I never said I did not like them.....just that they would be the last place on earth outside of Walmart I would look for the capacitor. Radio Shack has long ago foresaken selling a variety of compnents for electronics.


----------



## Bill Boehme (Feb 9, 2014)

I think that I saw some capacitors in the produce section of Whole Foods Market ... or was it coconuts.


----------



## dartman (Oct 12, 2012)

epicfail48 said:


> Depends on the polarity. If you do it right you start the saw up and find the project finished in the corner :laughing:



Sorry,but someone had to say it........


----------



## Bill Boehme (Feb 9, 2014)

*Update on Radio Shack*

Here is an excerpt from today's neespaper that updates the status of Radio Shack in the bankruptcy court on Tuesday, March 31:

RadioShack received a new lease on life Tuesday as a bankruptcy judge approved the sale of more than 1,740 stores to the Standard General hedge fund, allowing the company to move forward as a smaller operation.

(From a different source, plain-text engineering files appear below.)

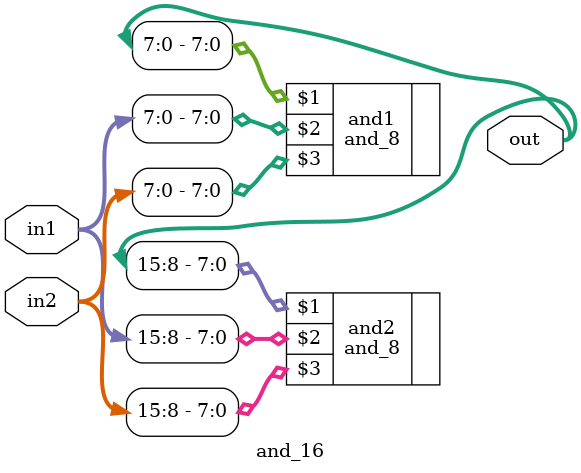
<source format=v>
module and_16(out, in1, in2);

	input [15:0] in1, in2;
	output [15:0] out;
	
	and_8 and1(out[7:0], in1[7:0], in2[7:0]);
	and_8 and2(out[15:8], in1[15:8], in2[15:8]);
	
endmodule

</source>
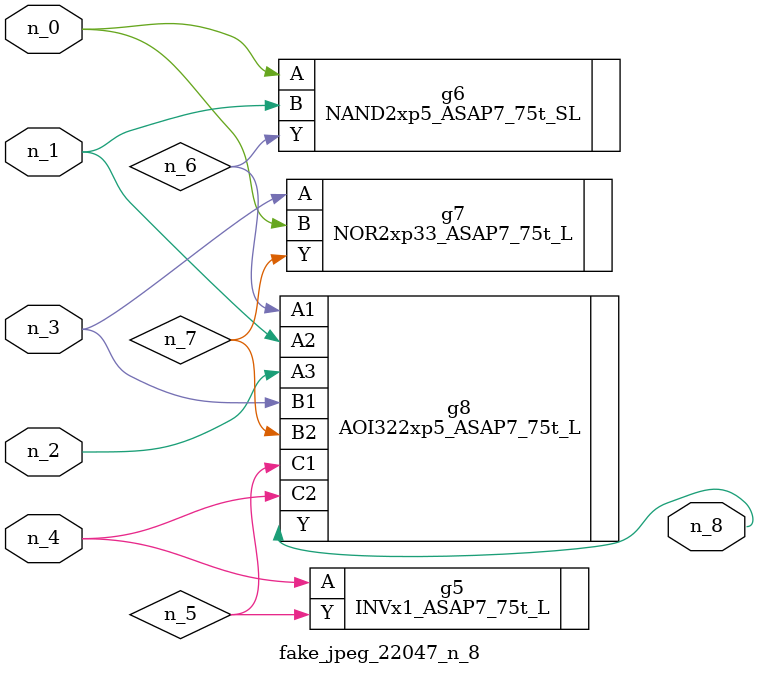
<source format=v>
module fake_jpeg_22047_n_8 (n_3, n_2, n_1, n_0, n_4, n_8);

input n_3;
input n_2;
input n_1;
input n_0;
input n_4;

output n_8;

wire n_6;
wire n_5;
wire n_7;

INVx1_ASAP7_75t_L g5 ( 
.A(n_4),
.Y(n_5)
);

NAND2xp5_ASAP7_75t_SL g6 ( 
.A(n_0),
.B(n_1),
.Y(n_6)
);

NOR2xp33_ASAP7_75t_L g7 ( 
.A(n_3),
.B(n_0),
.Y(n_7)
);

AOI322xp5_ASAP7_75t_L g8 ( 
.A1(n_6),
.A2(n_1),
.A3(n_2),
.B1(n_3),
.B2(n_7),
.C1(n_5),
.C2(n_4),
.Y(n_8)
);


endmodule
</source>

The decision prevented a complete liquidation of the 94-year-old Fort Worth-based electronics retailer, saving thousands of jobs that might otherwise have been lost. The buyer, one of RadioShack’s biggest shareholders, has said it plans to run the business in a co-branding arrangement with Sprint, which will operate “store within a store” shops in most of the locations.....


----------